Work request 1: List every person identified by name in the transcript on international surrogacy below.
Work request 2: Retype the part of the surrogacy transcript below starting with "I ask the witnesses" and going on through "call Senator Keogan.".

Given text:

The Senator briefly referred to children being left stateless and we are concerned by the risk that, though the UN Convention on the Rights of the Child provides that children should have a nationality and that this should not be affected by the method of the child's birth and where he or she is born, in the case of international surrogacy, there is a risk a child will be unable to receive the nationality of his or her intending parents and that he or she will remain stateless for some time. I want to reiterate that, in our observations, both the UN special rapporteur on the sale and sexual exploitation of children and the Verona principles which the Senator referred to are clear that the state of the intending parents is responsible for ensuring statelessness does not occur and for providing the necessary assistance to ensure the child obtains the nationality of the intending parents promptly and after the child's birth.

Ms Caoimhe Nic Dhomhnaill

I would like to make a point about how concerns about the legal status and parentage distract the new parent. At a point when people are supposed to be preoccupied with their babies or young children, there are lots of other preoccupations. We need to think from a psychological point of view about how it impacts on attachment if parents are preoccupied with something else. I agree with all of what has been said before and that the issues are for the state of the intending parents because intention is important. The surrogate leaving the legal rights with the surrogate mother does not consider that she never intended being a parent.

I want to follow up on one point. At this time intending parents do not have a right to the equivalent of maternity leave. While some employers are good on that point, there is no right for same in domestic legislation, so this is something we need to address. In an international context there is also a need to place that responsibility on the state of the intending parents, but from a surrogacy perspective, the recovery of the surrogate mother also needs to be enshrined in domestic law. We will have to have a recommendation on the equivalent of maternity leave and extend that to the domestic situation. Do the witnesses have any comments on that?

I ask the witnesses to be brief as we are out of time.

Dr. Niall Muldoon

I cannot disagree with that. The concept is well put forward. We need to protect everybody involved in this framework, including the surrogate mother, the intended parents and the child. The best way to do that is to look at what we are providing for all parents and examine if we can match that or even improve it. We should shoot for the stars and try to make it better. That is the way forward.

Does Ms Nic Dhomhnaill have anything to add?

Ms Caoimhe Nic Dhomhnaill

No. I concur will all of what has been said.

I call Senator Keogan.

We are where we are. People are facing us with a fait accompli. People are coming into this country with their babies and we have to accommodate our legislation accordingly to not allow this State to have children in statelessness or to become ghosts within our State. Ms Nic Dhomhnaill made a comment on surrogate mothers and she said they do not have the intention to rear a child. To me that is the commodification and sale of a child. What are the witnesses' views on this? Is commercial surrogacy right or wrong and is it in the best interests of the child?

Ms Caoimhe Nic Dhomhnaill

I will not be drawn into that moral debate on surrogacy. My role is the protection of the best interests of the children when they are here. When I see a child who has come into the country and is stateless, the best interests of this child are what is before me. I am hearing today that-----

So Ms Nic Dhomhnaill agrees with the commodification of children?

Record set:
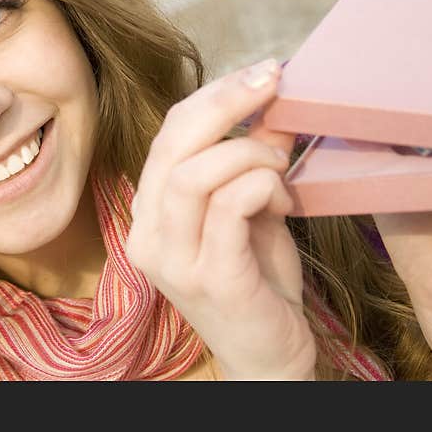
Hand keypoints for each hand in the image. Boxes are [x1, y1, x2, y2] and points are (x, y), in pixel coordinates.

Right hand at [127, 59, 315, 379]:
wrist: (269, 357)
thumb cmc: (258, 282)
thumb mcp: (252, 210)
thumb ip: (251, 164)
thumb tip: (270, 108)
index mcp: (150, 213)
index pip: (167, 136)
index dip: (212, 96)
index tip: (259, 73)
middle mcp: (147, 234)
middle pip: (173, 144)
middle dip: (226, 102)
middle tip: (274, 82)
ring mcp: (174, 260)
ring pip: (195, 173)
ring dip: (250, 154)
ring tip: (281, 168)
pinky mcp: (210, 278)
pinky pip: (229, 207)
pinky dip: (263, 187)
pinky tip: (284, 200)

==

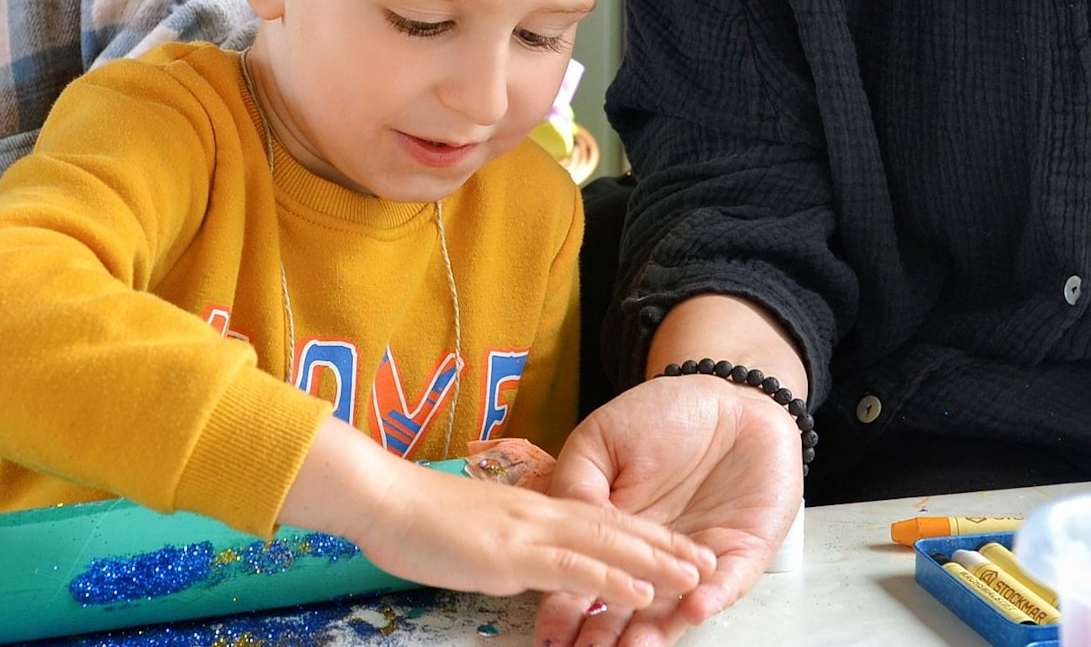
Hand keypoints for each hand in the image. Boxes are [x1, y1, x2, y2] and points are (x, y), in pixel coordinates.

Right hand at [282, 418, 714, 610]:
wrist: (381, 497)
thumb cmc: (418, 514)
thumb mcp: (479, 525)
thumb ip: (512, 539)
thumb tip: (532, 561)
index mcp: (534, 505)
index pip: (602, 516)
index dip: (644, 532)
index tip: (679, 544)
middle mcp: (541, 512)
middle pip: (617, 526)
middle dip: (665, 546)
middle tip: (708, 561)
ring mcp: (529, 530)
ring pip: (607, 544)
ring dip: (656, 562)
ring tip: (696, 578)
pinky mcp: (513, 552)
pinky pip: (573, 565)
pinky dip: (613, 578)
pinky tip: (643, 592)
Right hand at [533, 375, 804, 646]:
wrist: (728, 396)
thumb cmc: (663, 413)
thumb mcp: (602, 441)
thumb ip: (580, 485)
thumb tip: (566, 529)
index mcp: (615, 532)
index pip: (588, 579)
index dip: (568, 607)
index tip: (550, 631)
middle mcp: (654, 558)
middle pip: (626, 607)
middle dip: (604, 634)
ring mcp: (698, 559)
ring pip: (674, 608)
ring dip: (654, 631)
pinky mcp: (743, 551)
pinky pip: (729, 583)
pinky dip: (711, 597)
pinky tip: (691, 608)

---

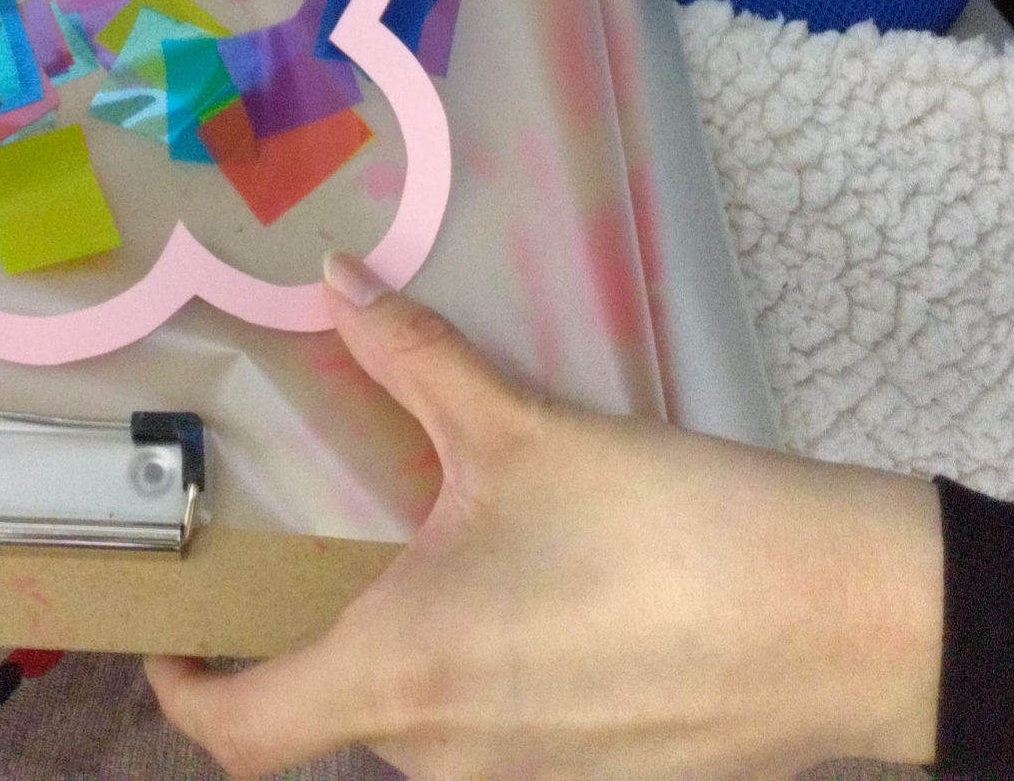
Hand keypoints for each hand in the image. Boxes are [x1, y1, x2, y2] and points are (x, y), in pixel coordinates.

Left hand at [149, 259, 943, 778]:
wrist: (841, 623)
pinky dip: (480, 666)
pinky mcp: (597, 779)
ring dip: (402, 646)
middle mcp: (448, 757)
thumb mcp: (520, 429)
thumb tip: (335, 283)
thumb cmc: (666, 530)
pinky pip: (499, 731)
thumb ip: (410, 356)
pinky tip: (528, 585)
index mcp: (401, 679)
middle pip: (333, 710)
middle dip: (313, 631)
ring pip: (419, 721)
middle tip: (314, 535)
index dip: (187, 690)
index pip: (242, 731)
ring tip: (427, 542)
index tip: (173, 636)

Reply 1:
Ms Caoimhe Nic Dhomhnaill
Dr. Niall Muldoon
Senator Keogan

Reply 2:
I ask the witnesses to be brief as we are out of time.

Dr. Niall Muldoon

I cannot disagree with that. The concept is well put forward. We need to protect everybody involved in this framework, including the surrogate mother, the intended parents and the child. The best way to do that is to look at what we are providing for all parents and examine if we can match that or even improve it. We should shoot for the stars and try to make it better. That is the way forward.

Does Ms Nic Dhomhnaill have anything to add?

Ms Caoimhe Nic Dhomhnaill

No. I concur will all of what has been said.

I call Senator Keogan.